А уж теперь за ним секретов столько накопилось, что Соймонова, верно, трясет всего. Да вот, знакомьтесь. У меня тут, — полковник осторожно вытянул из папки несколько сколотых листов бумаги, — перевод статьи из “Лайфа”. Автор Джереми Толбот. Слышали про него, наверно?
— Это его зовут американским Киплингом?
— Точно. Тоже своего рода певец Востока, только в журналистике. Это его статья появилась в феврале 1967 года.
И в наше время живут настоящие короли, а не только пушечные, банановые и подтяжечные. А ирапальский монарх, его священное величество Крахаведра, сверх того еще и бог. Иидуисты его королевства видят в своем государе воплощение Шивы, буддисты — Будды, мусульмане — пророка Мухаммеда. Увы, до весьма недавнего времени все титулы и звания давали этому королю власть не больше той, какой пользуется его британский собрат. Вот уже четыреста лет, как все заботы по правлению страной великодушно взяли наследственные премьер-министры из рода Гану. Зато король ведал куда более важными делами. От него, по глубочайшему убеждению ирапальцев, зависели летний зной и осенние дожди, землетрясения и урожаи. Он был живым богом — а это гораздо больше и гораздо меньше, чем быть королем.
А кроме этого, Крахаведра великолепный образчик мужчины.
В нем два ярда роста и сто сорок килограммов весу, и в каждом килограмме ровно тысяча граммов королевской плоти и крови. До недавнего времени он носил на мизинце левой руки ноготь в сорок сантиметров длиной, защищенный узорной трубкой из слоновой кости. Четыре мастера во дворце только тем и занимались, что изготовляли новые узорные трубки для священного ногтя на священном мизинце его священного величества; по наследству переходила должность главного хранителя королевского ногтя, и была она пятой по рангу придворной должностью.
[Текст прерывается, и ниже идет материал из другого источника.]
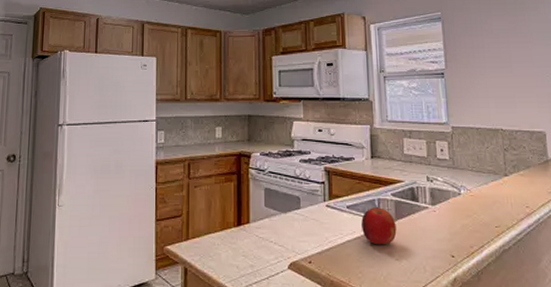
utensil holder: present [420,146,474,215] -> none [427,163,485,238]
Но, по-видимому, король, как в прошлом веке японский император, решил, что лучше быть монархом, чем богом. Он воспользовался восстанием, которое было поднято в восточном Ираполе. Вождь восстания, князь Митер Неистовый, подошел к столице с кличем: “За короля и против рода Гану”. Князь неплохо рассчитал. Крахаведра вызвал к себе премьер-министра и собственноручно застрелил его — в ответ на предложение заботиться не о политике, а о том, чтобы перестали двигаться горы в Северной провинции.
Так пал с высот величия род Гану, четыре века правивший Ирапалом. А король приказал широко открыть городские ворота. И сквозь них в столицу въехал на белом коне маленький юноша в высокой чалме с тяжелым мечом на поясе — Митер Неистовый.
Впервые за всю историю королевского дома монарх вышел из дворца до полудня — чтобы встретить Митера. Впервые за всю историю Ирапала его властитель на глазах у народа обнял своего подданного. И впервые принцесса из королевского рода была отдана в жены простому смертному, а не соседнему государю.
Я сфотографировал Митера Неистового. Жаль, почти все его лицо на снимке закрыто чалмой и старинным боевым шлемом. Об этом человеке рассказывают легенды, как о Рустаме, поют песни, как о Робин Гуде, сочиняют сказки, как о Шиве. Я, может быть, перескажу некоторые из этих историй и сказок, только мне надо для этого собраться с духом, слишком уж буйная фантазия у ирапальцев…”
Тут перевод обрывался. Я поднял глаза на полковника.